Work order A :: Determine whether each statement below agrees with the foreclosure comments. Answer yes or no for each, and quote the deciding words from the foreclosure comments. (i) The one-year waiting period is probably the owner's redemption period. (ii) The clients of Cherry Picker Investments include buyers who are not paying cash. (iii) If the owner redeems, a charge to the owner may include accrued interest owed to the buyer.
Work order B :: Pick up the foreclosure comments below after their final sentence and continue them.

Document extract ::
* * *
You don't HAVE to hire an attorney to help you, but why would you want to take a risk on something you know nothing about without an attorney's assistance? The cost of a good attorney to help you is small compared to the risks you could be taking without an attorney's input.

To Lorraine: The one-year waiting period you refer to is probably the owner's redemption period. The logic behind this is to give the owner the greatest help possible to redeem the loan and their property. You say it seems "unfair." Imagine if you are the owner being foreclosed on, who has lost a job, suffered a death of a breadwinner, or some other awful situation that has caused them to be in foreclosure. Please don't think that people in foreclosure are "scumbags" who just don't want to pay. I work with distressed owners every day and I can tell you that 99% of them would not choose to renige on their agreements with the bank if there were any way to avoid it. This whole situation has been caused by greed in the system, banks making loans that they knew would end up in foreclosure because of the way they were written. Some of these people were hoodwinked from the beginning, and never had a chance from Day 1 with the types of loans that were made to them.

Take heart -- if you want to buy a foreclosure, you must follow the rules, and that includes the time that is allotted to the owner to redeem the property. However, if you buy the property at foreclosure, there may be a charge made to the owner IF they redeem to include the money you paid at foreclosure, plus the accrued interest to you after you buy the property. Find out what the laws are. Then make a decision as to whether the deal is so good that the loss of interest (or rent income) on the money is worth it.
By Sorogone,  Sun Mar 20 2011, 21:39
Greenbay~Wow! I live in this neighborhood, a few streets away from this home and had no idea of the riff-raff going on. I'm sure you are aware of the memorial meadows newsletter online. I can't recall any incidents being listed in there associated with these types of happenings. I have two young children. I will be certain to steer them clear of that particular area. Good thing our neighborhood constable is always a phone call away.
By Michael Hobbs,  Fri Jun 24 2011, 04:20
This is a very informative article for those that are not familiar with the whole process and potential steps involved in Foreclosure buying / investing.

For everyone who ever dreamed of buying a house via a foreclosure auction, sheriff sale or public auction, be forewarned at the large amount of time needed to research ALL of the background, details, history and publicly filed actions for/against the property. Unlike a typical convention sale, our clients which specialize in foreclosure buying are very sophisticated and generally have to act very quickly when the timing of a sale is finally announced in Cook, Lake and DuPage Counties in Illinois.

One common misunderstanding is that the buyer is truly on their own in this type of transaction IF they do not retain good counsel, perform their own detailed market research (or retain a good Realtor and/or Real Estate Appraiser), and address and estimate all needed repairs (or retain a good General Contractor). Hence as much as foreclosure investing seems like a great 'sport', I would suggest that it is akin to the skills needed for playing in the Major Leagues instead considering oneself a playground legend from grade school.

Our client, Cherry Picker Investments, actively represents foreclosure buyers in the 7 county region in Illinois and not one of their clients has less than five years of active investing experience and all of them are cash buyers. Needless to say, they are prepared and informed...a far cry from the inexperienced and uninformed first-time homebuyer.
* * *
Records drawn from a data source
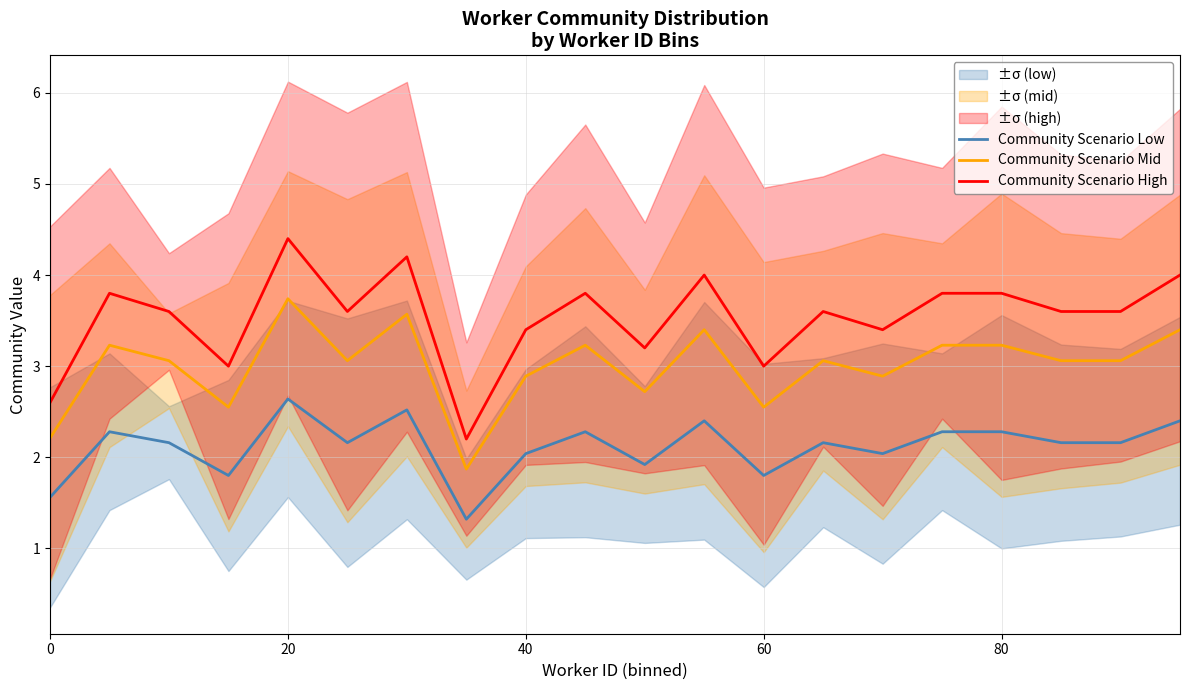

The value of Community Scenario High at 80 is 1.2. True or false?

False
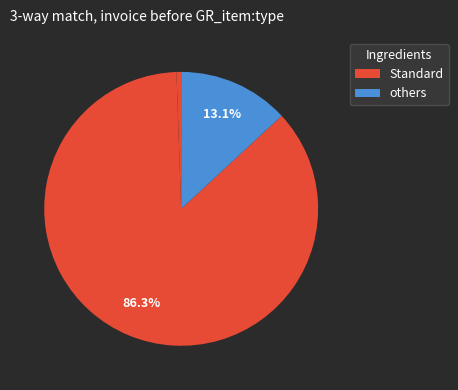

How many slices are in this pie chart?

3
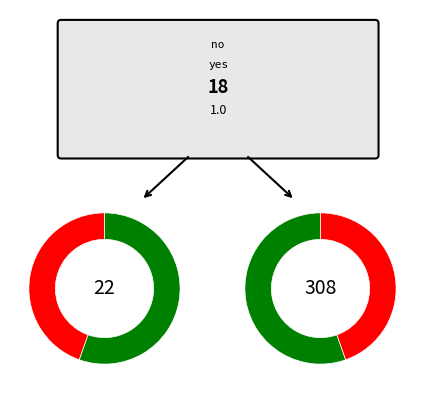

Which category has the smallest portion of the pie?

no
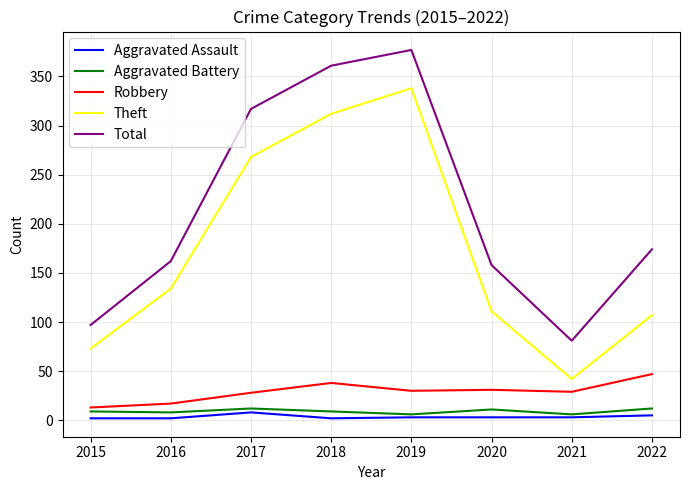

The value of Total at 2020 is 239. True or false?

False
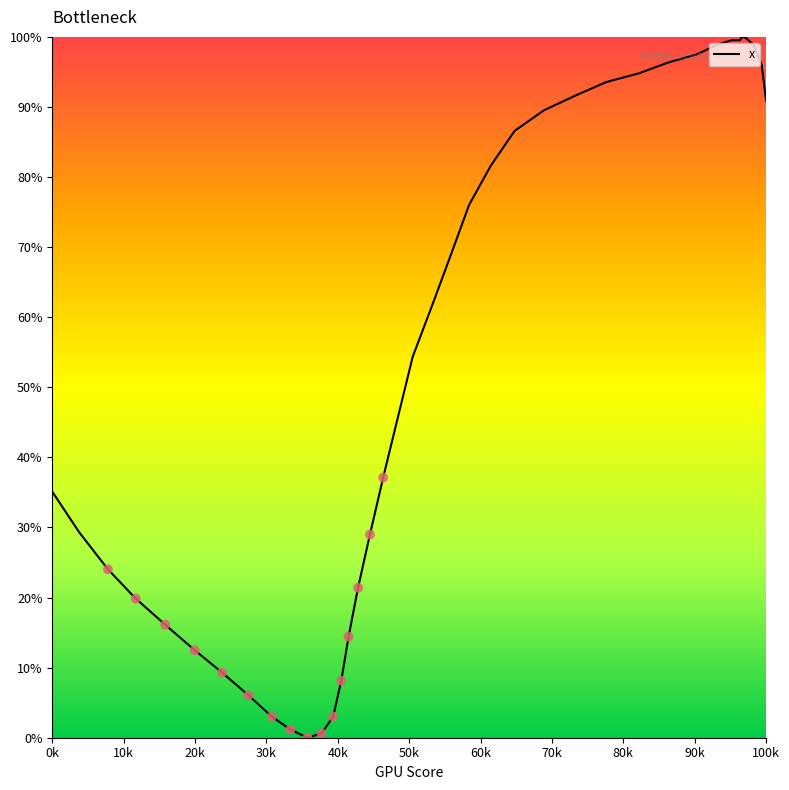

What is the difference between the maximum and minimum values?

100.0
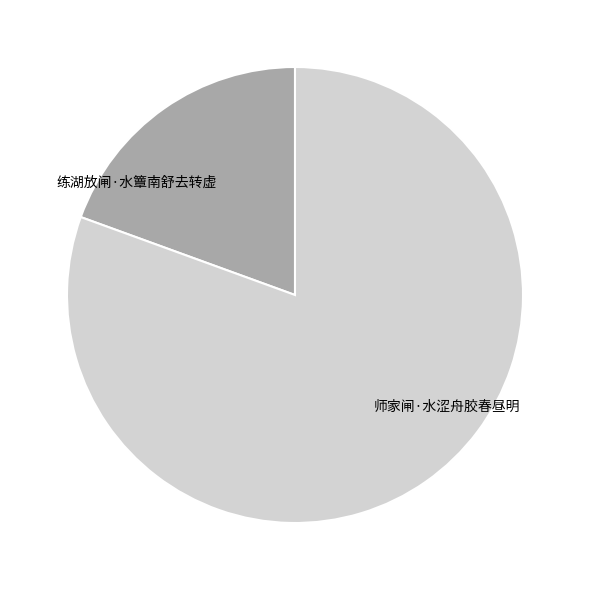

What is the largest slice in the pie chart?

师家闸·水涩舟胶春昼明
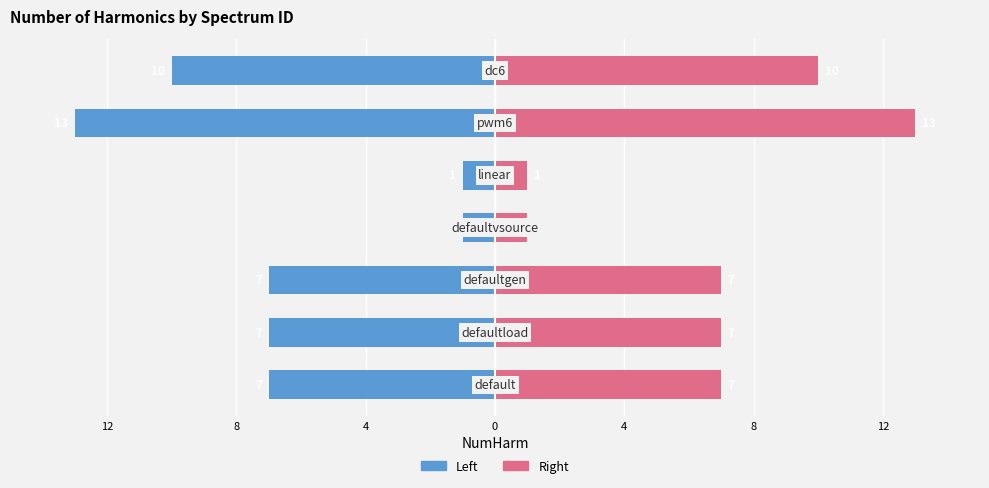

What is the difference between the second highest and second lowest values in the Right (Female-style) series?

9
* * *
Task result A ::
(i) Yes: "The one-year waiting period you refer to is probably the owner's redemption period."
(ii) No: "all of them are cash buyers"
(iii) Yes: "there may be a charge made to the owner IF they redeem to include the money you paid at foreclosure, plus the accrued interest to you after you buy the property"

Task result B ::
By Nick-Joan Galati,  Tue Sep 6 2011, 07:22
I recently won a bid on a property in Lehigh Acres Florida. The next day I found that same property as an active listing for a price of $59,000. My bid was $66,000. plus 10% auctioneers fee. I paid 20% with my visa on winning the bid .When I called the auctioneer looking for answers, I was told that this property had been foreclosed by Fanny Mae who in turn sold it to the auctioneer,and they had no obligation to disclose that fact. The auction is on channel 219 on DISH and is advertised as a foreclosure auction what are my options. Did the auctioneer have a duty to disclose the fact that this property was NOT a Forecleclosure at the time of it being auctioned. NIcholas Galati .
By Dennis Libby,  Mon Oct 10 2011, 17:15
It is very rare, in most cases, in most Minnesota counties, that a private individual can succesfully purchase a Foreclosure at a Sheriff Sale/AKA Trustee Sale. In virtually every case of a conforming mortgage, originated or services by a Federally Chartered Lender, the lender must secure the asset/property at auction, even if they have to out bid a private buyer. So the buyer is often faced with competing against the deep pockets of the bank representative at the auction. SInce Minnesota has a lenghty 6 month redemption period, the rare, successful bidder, plays a risky gamble that the defaulting owner will not sell the property to another party, through a Real Estate Broker or a private party. I do deal with a fair amount of pre-foreclosure, a touchy, but more opportune time to make an offer to a defaulting borrower. I have also been successful at arranging for my clients to purchase the mortgage note directly from the bank and do the foreclosure or arrange with the borrower to deed thier interest and continue to live in the home as a rental with option to buy back when in a better position to do so.
By Dj,  Mon Oct 17 2011, 06:17
If a person is imcopetent can they auction their home?
By Naps With Cats,  Sat Oct 22 2011, 19:32
I am the tenant here and I plan to buy the place myself. All my ducks are in a row already. I am local and this is my forever home.

The girl with the gun boyfriend lives in another unit 2 rows down, at street level.

To Dj, the owner doesn't auction his home, the bank does once they have taken control of the property. The owner sells 2-5 million dollar properties on the West Side of Los Angeles. He's not incompetent, he ripped me of 5 months' rent and there will be a lien this next week as I just found out my home is going into foreclosure and I was ripped off.

To Greenbay: You have your condo's mixed up. No one has broken into my home, nor has anyone held a gun to my head (geez!) I am and have never been a criminal.

It's definitely not a kid-friendly place, though.
By Joseph Sugar,  Sat Oct 22 2011, 21:43
What is the situation with this home? Did the owner default on payments? I suppose that the 90K transfer value is just where the a(u)ction starts, unless its a real fixer-upper?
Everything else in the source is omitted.